EXERCISE
Please repeat exactly the lines from the one containing "vfov_deg: 8.3" through the last line of the records below, both included, and leave out any pictures.

═══ EXERCISE MATERIALS ═══

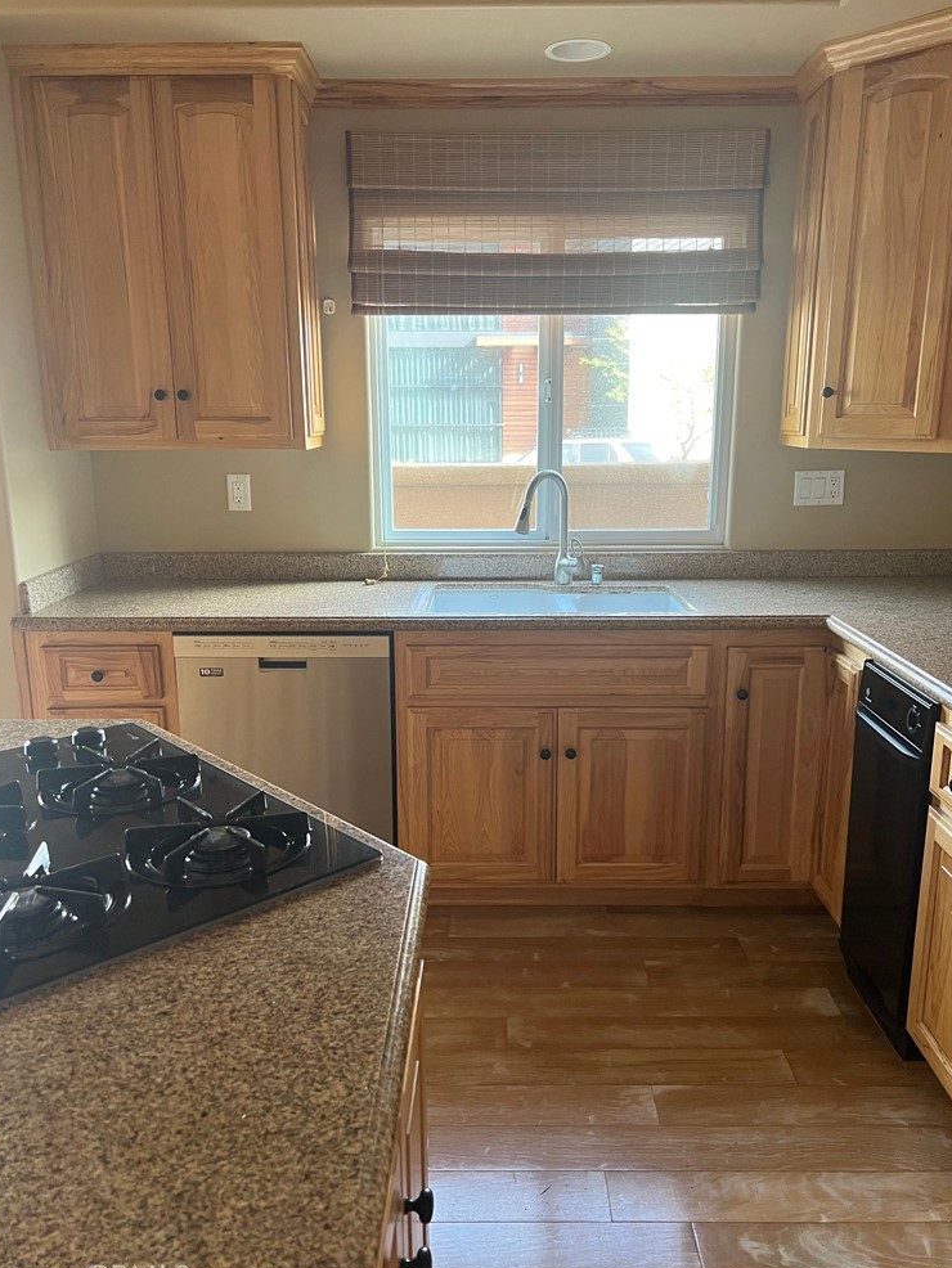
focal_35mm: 27
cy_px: 637
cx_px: 481
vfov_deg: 65.3
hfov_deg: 51.4
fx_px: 990
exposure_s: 1/96
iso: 125
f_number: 1.5
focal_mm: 5.7
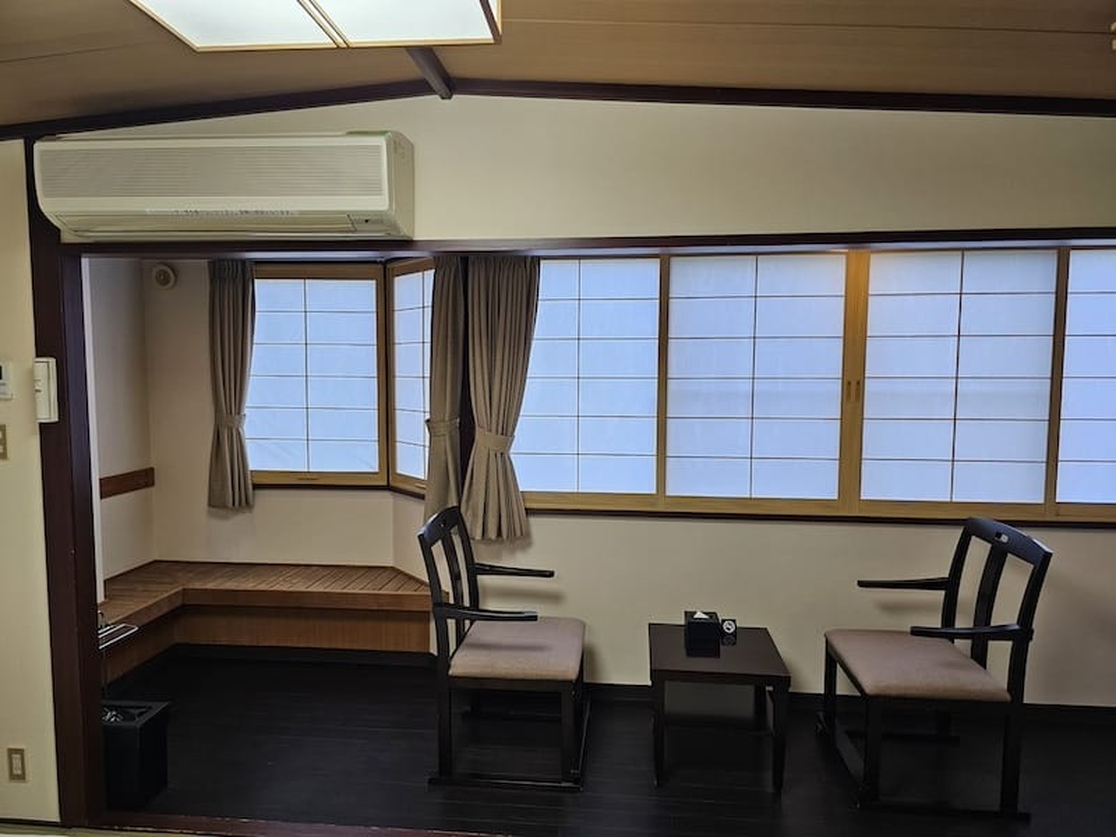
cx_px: 558
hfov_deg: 73.9
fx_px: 742
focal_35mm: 23
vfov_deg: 58.9
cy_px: 418
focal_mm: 6.3
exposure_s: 1/100
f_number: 1.7
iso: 125
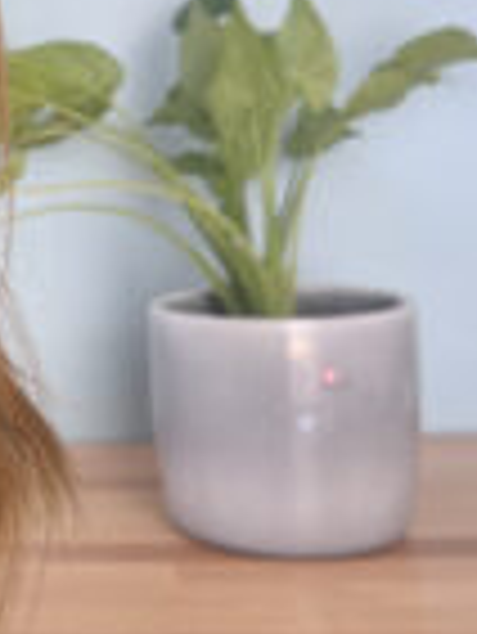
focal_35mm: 68
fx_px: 1247
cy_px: 216
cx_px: -180
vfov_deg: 28.4
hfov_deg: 19.6
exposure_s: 1/100
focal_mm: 6.76
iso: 125
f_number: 1.78
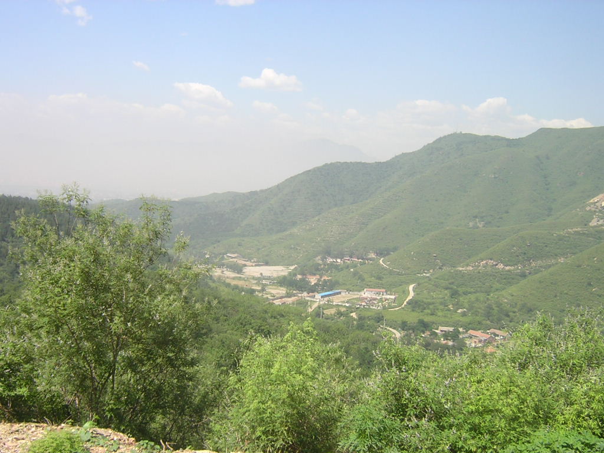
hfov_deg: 51.4
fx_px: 628
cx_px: 302
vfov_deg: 39.7
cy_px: 226
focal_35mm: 36
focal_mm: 4.7
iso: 100
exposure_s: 1/195
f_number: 5.2
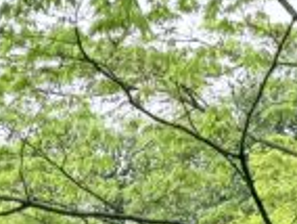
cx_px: -245
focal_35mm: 173
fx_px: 1487
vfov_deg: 8.3
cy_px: 387
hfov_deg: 10.7
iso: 100
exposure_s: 1/3279
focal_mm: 6.76
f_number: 1.78
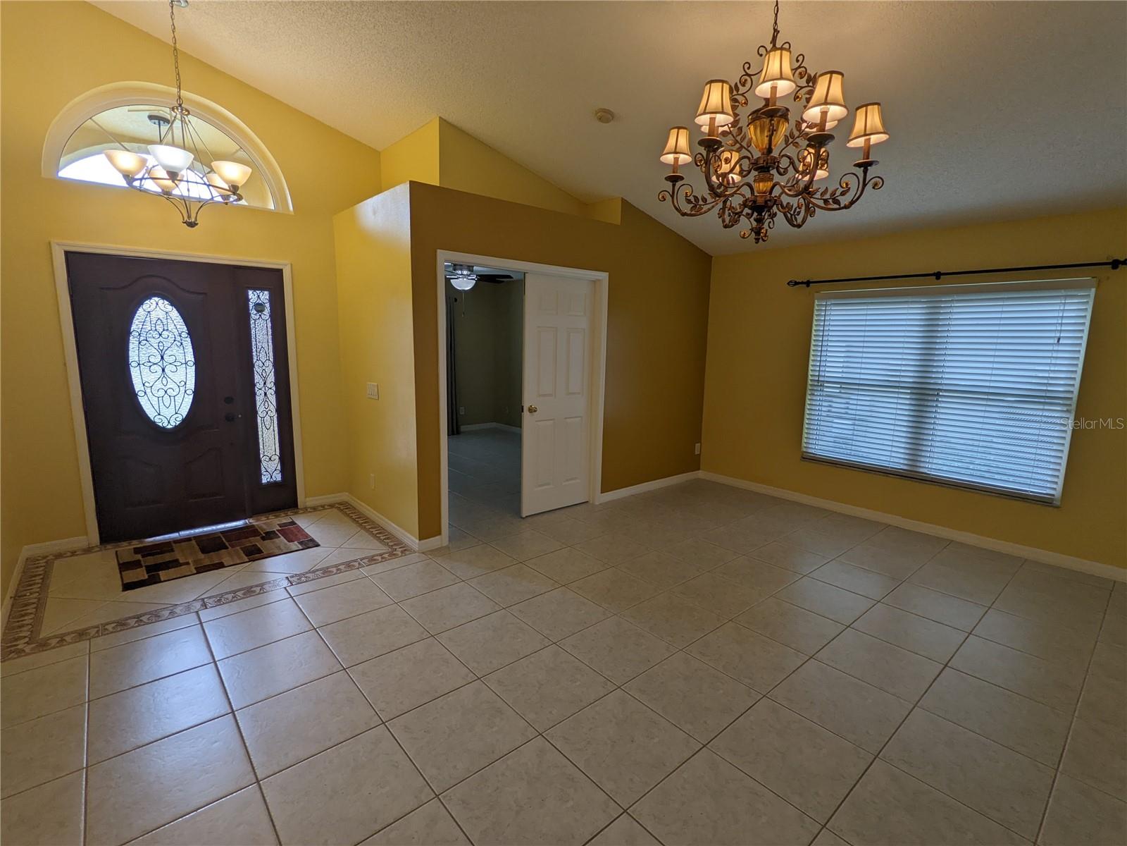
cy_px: 423
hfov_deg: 94.5
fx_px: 521
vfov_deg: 78.1
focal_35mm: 16
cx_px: 564
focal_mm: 2.22
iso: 31
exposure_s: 1/100
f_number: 2.2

═══

COMPLETED TASK
vfov_deg: 8.3
cy_px: 387
hfov_deg: 10.7
iso: 100
exposure_s: 1/3279
focal_mm: 6.76
f_number: 1.78
cy_px: 423
hfov_deg: 94.5
fx_px: 521
vfov_deg: 78.1
focal_35mm: 16
cx_px: 564
focal_mm: 2.22
iso: 31
exposure_s: 1/100
f_number: 2.2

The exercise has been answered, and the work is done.